How to Calculate Labour Costs in Apparel Production

Calculating Labour Cost

We start by calculating how much a minute of a worker should cost to cover the costs of running the factory.

This is done by calculating the annual factory cost which consists of these parts:

Annual Factory Cost
Direct Labour Cost
Indirect Labour Cost
Social Cost
Factory Operation
Interest and Depreciation

This Annual Factory Cost is divided by the time the workers can produce garments in a year. This gives us how much a minute of a workers time needs to be attributed to cover the factory costs. Let's calculate how many minutes the factory can yield:

Annual Sewing Minute Capacity
Number of Workers (100)
Working Days in a Year (300 Days)
Minutes in a Workday (60 * 8 hours = 480 mins)

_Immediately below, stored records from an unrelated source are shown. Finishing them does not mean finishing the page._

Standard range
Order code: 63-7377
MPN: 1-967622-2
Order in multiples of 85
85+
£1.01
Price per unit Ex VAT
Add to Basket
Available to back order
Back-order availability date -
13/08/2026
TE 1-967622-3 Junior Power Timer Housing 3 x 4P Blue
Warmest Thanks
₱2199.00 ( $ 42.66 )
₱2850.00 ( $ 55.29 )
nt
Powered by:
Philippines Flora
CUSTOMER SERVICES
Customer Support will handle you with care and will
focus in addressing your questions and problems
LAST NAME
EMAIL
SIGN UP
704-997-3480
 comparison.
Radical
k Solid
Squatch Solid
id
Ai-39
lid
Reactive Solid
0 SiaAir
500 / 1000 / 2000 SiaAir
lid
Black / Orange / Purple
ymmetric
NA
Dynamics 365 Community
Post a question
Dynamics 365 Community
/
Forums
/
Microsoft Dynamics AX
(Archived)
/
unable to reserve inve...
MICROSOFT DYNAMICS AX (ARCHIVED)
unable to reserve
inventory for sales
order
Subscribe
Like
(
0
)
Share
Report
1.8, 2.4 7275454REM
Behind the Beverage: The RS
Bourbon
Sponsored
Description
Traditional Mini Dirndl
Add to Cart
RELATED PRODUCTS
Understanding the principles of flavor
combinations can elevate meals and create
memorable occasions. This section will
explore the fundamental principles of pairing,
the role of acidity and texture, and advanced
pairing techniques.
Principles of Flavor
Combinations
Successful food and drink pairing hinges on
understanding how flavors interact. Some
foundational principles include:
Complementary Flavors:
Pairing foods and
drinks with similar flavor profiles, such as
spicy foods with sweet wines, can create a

Workers (100) * Workdays (300) * Minutes (480) = 14.400.000 Minutes

So if the factory has 1000 workers then they will have ~150m sewing minutes a year. As a rule of thumb, you can simply multiply 150.000 with your vendor's factory worker number and you will get the annual minute capacity. That's because one worker works roughly 150.000 minutes a year.

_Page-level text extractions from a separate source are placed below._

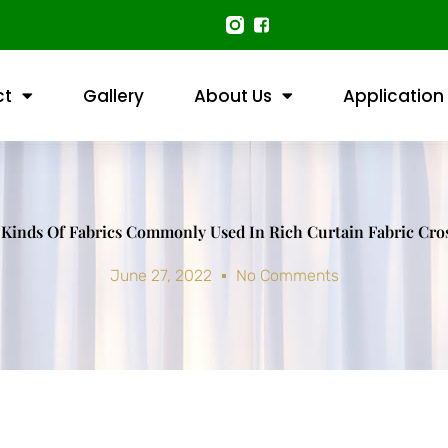
ct
Gallery
About Us
Application
 Kinds Of Fabrics Commonly Used In Rich Curtain Fabric Cr
June 27, 2022
No Comments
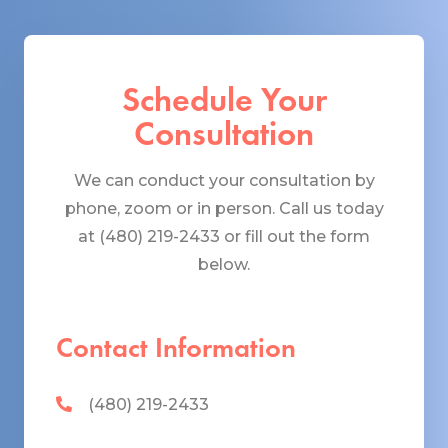
Schedule Your
Consultation
We can conduct your consultation by
phone, zoom or in person. Call us today
at (480) 219-2433 or fill out the form
below.
Contact Information
(480) 219-2433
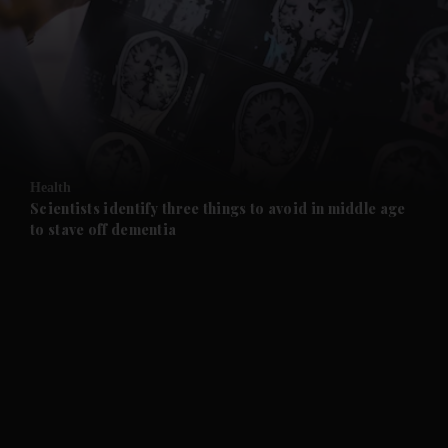
and News submenu
and Business submenu
and Opinion submenu
Health
and Future submenu
Scientists identify three things to avoid in middle age
to stave off dementia
and Climate submenu
and Culture submenu
and Lifestyle submenu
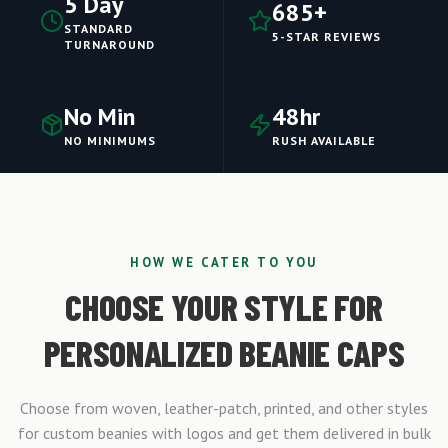
5 Day
685+
STANDARD
5-STAR REVIEWS
TURNAROUND
No Min
48hr
NO MINIMUMS
RUSH AVAILABLE
HOW WE CATER TO YOU
CHOOSE YOUR STYLE FOR
PERSONALIZED BEANIE CAPS
Choose from woven, leather-patch, printed, and other styles
for custom beanies with logos and get them delivered in bulk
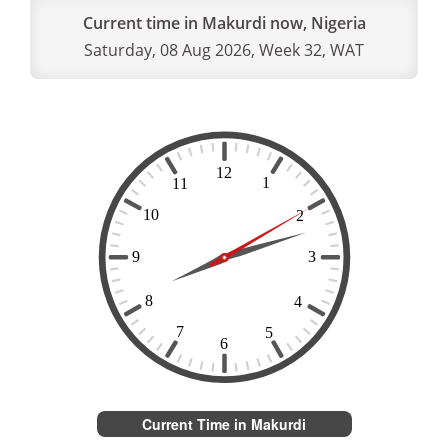
Current time in Makurdi now, Nigeria
Saturday, 08 Aug 2026, Week 32, WAT
Current Time in Makurdi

So how much should a sewing minute cost?

Let's assume that the annual factory costs of the 100 worker factory is €1m. Then each worker sewing minute is €1m / 14,4m minutes = €0.07 = ¢7. Each minute a worker is sewing your products you should add ¢7. We have a table of how long it takes to produce certain product types, multiply the two and that's your labour item in your BOM. A T-shirt takes ~8 worker minutes to product so that's €0,56:

Standard Allowed Minutes (SAM)

It's important to bear in mind that the SAMs are averages and the more complex the product is the longer it will take (and how much the actual number could deviate from the average).

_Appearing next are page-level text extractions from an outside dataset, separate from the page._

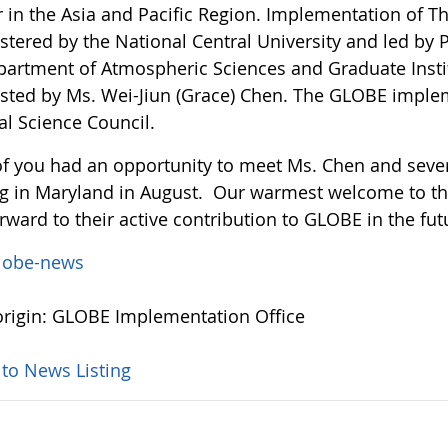
r in the Asia and Pacific Region. Implementation of 
tered by the National Central University and led by P
partment of Atmospheric Sciences and Graduate Instit
isted by Ms. Wei-Jiun (Grace) Chen. The GLOBE imple
al Science Council.
f you had an opportunity to meet Ms. Chen and severa
g in Maryland in August. Our warmest welcome to 
rward to their active contribution to GLOBE in the fut
lobe-news
rigin: GLOBE Implementation Office
 to News Listing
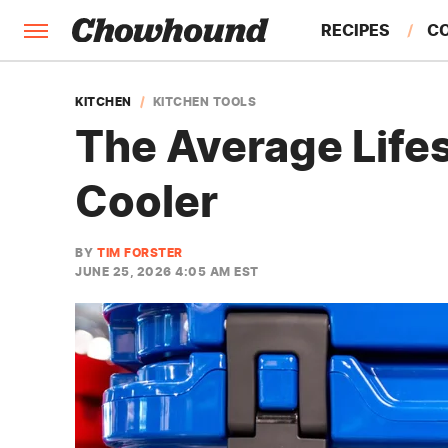
RECIPES
C
FACTS
KITCHEN
KITCHEN TOOLS
The Average Lifes
FEATURES
Cooler
BY
TIM FORSTER
JUNE 25, 2026 4:05 AM EST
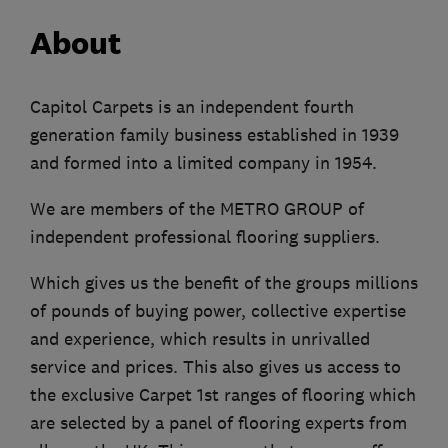
About
Capitol Carpets is an independent fourth
generation family business established in 1939
and formed into a limited company in 1954.
We are members of the METRO GROUP of
independent professional flooring suppliers.
Which gives us the benefit of the groups millions
of pounds of buying power, collective expertise
and experience, which results in unrivalled
service and prices. This also gives us access to
the exclusive Carpet 1st ranges of flooring which
are selected by a panel of flooring experts from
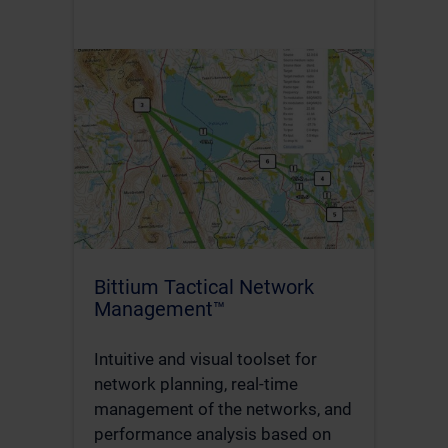
Bittium Tactical Network
Management™
Intuitive and visual toolset for
network planning, real-time
management of the networks, and
performance analysis based on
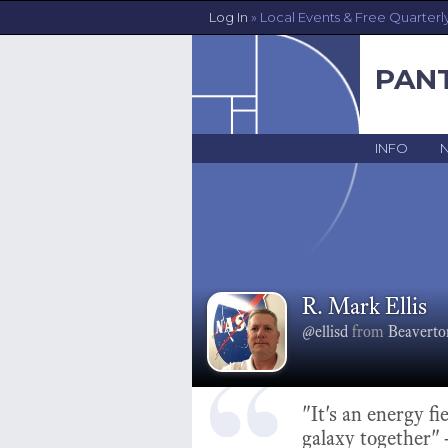
Log In
» Local Events & Free Quarterl
PAN
INFO
R. Mark Ellis
@ellisd
from
Beaverto
"It's an energy fi
galaxy together"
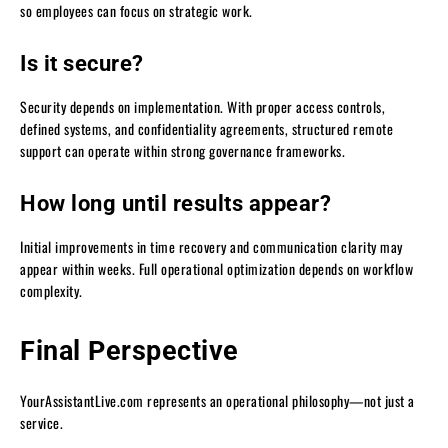
so employees can focus on strategic work.
Is it secure?
Security depends on implementation. With proper access controls,
defined systems, and confidentiality agreements, structured remote
support can operate within strong governance frameworks.
How long until results appear?
Initial improvements in time recovery and communication clarity may
appear within weeks. Full operational optimization depends on workflow
complexity.
Final Perspective
YourAssistantLive.com represents an operational philosophy—not just a
service.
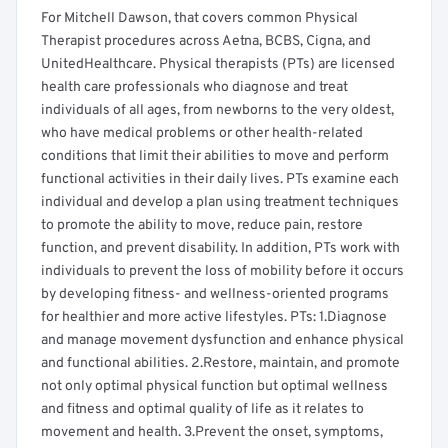
For Mitchell Dawson, that covers common Physical
Therapist procedures across Aetna, BCBS, Cigna, and
UnitedHealthcare. Physical therapists (PTs) are licensed
health care professionals who diagnose and treat
individuals of all ages, from newborns to the very oldest,
who have medical problems or other health-related
conditions that limit their abilities to move and perform
functional activities in their daily lives. PTs examine each
individual and develop a plan using treatment techniques
to promote the ability to move, reduce pain, restore
function, and prevent disability. In addition, PTs work with
individuals to prevent the loss of mobility before it occurs
by developing fitness- and wellness-oriented programs
for healthier and more active lifestyles. PTs: 1.Diagnose
and manage movement dysfunction and enhance physical
and functional abilities. 2.Restore, maintain, and promote
not only optimal physical function but optimal wellness
and fitness and optimal quality of life as it relates to
movement and health. 3.Prevent the onset, symptoms,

Product Type SAM (minutes) Range (+/-)
T-Shirt 8 6 to 12
Polo Shirt 15 10 to 20
Blouse 18 15 to 45
Bra 18 16 to 30
Formal Shirt 21 17 to 25
Formal Trouser 35 20 to 50
Hoodie 45 35 to 55
Suit Jacket 100 70 to 135

So ask your garment manufacturer for the Sewing Minute rate and SAM (Standard Allowed Minutes). The endgoal is to ensure that 1) your supplier's workforce get a decent wage and 2) you can very likely get workers to get paid well without increasing the FOB price. Probably you can still reduce the FOB price and increase worker's pay, as long as you have all the facts on the table for a proper negotiation.